# Park service drops plan to limit access to Sleeping Bear



## Hamilton Reef (Jan 20, 2000)

Park service drops plan to limit access to Sleeping Bear 

A plan to return a portion of the Sleeping Bear National Lakeshore to its pristine "pre-European" state has been abandoned by the U.S. Department of Interior. 

http://www.mlive.com/news/grpress/i...tandard.xsl?/base/news-0/1034417703248870.xml


----------



## Hamilton Reef (Jan 20, 2000)

Here is another article with additional information. 

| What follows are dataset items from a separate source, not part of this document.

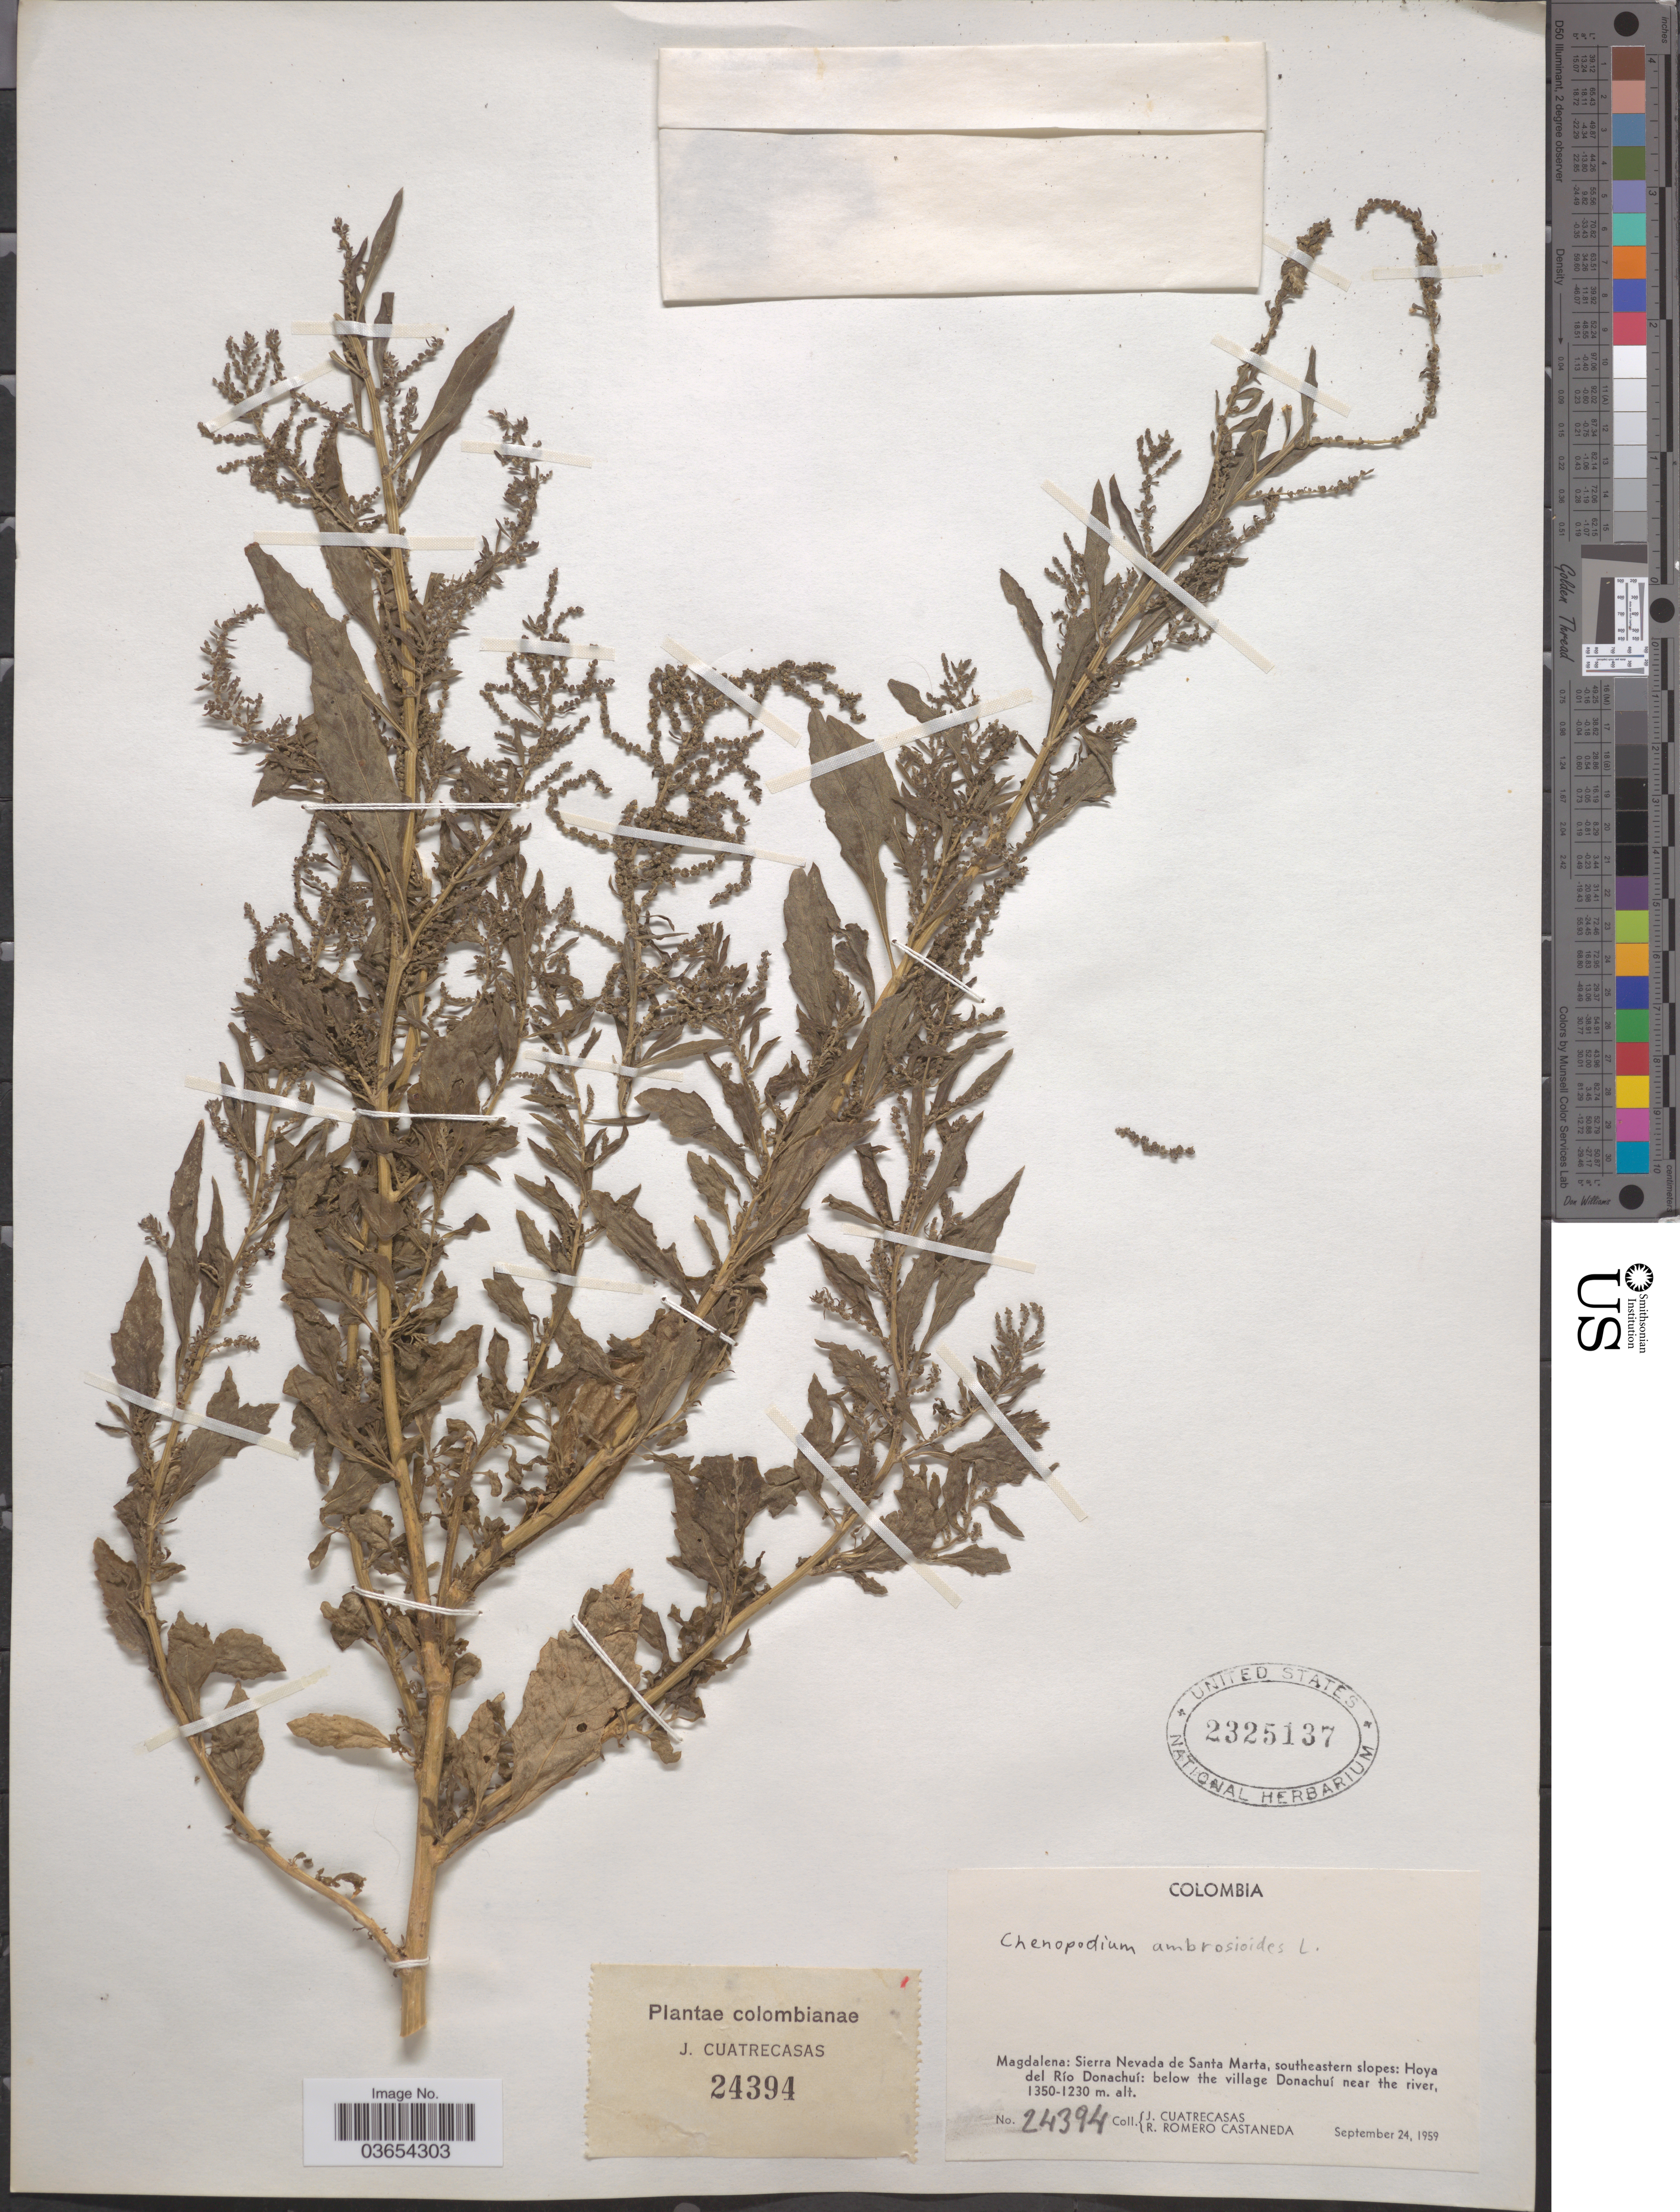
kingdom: Plantae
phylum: Tracheophyta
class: Magnoliopsida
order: Caryophyllales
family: Amaranthaceae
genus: Chenopodium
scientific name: Chenopodium ambrosioides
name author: L.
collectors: J. Cuatrecasas & R. Romero Castañeda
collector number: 24394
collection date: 1959-09-24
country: Colombia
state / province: Magdalena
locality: Sierra Nevada de Santa Marta, southeastern slopes: Hoya del Río Donachuí: below the village Donachuí near the river.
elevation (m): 1230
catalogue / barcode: US 2325137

Work on Sleeping Bear halted
- Lawmakers make announcement 

http://www.record-eagle.com/2002/oct/13noplan.htm


----------



## toto (Feb 16, 2000)

You beat me to this one HR. This is great news, and the funny part was the local NPS personnel knew nothing about this. Finally we get some results from government, and too, I think it shows what can happen when poeple voice their opinions.


----------



## Hamilton Reef (Jan 20, 2000)

toto, "the local NPS personnel knew nothing about this" Hey, they only work for the government.


----------



## Hamilton Reef (Jan 20, 2000)

Oops, that last post was suppose to be over in the commentary forum. I caught it right after I released the submit key.


----------



## toto (Feb 16, 2000)

Yeah I quess it was rather humorous the looks on their faces. But as you said, they only work for the government so why would they know. It was nice to hear that Mr. Posthumous (sic?) was very involved in this. Just one more reason to get my vote.


----------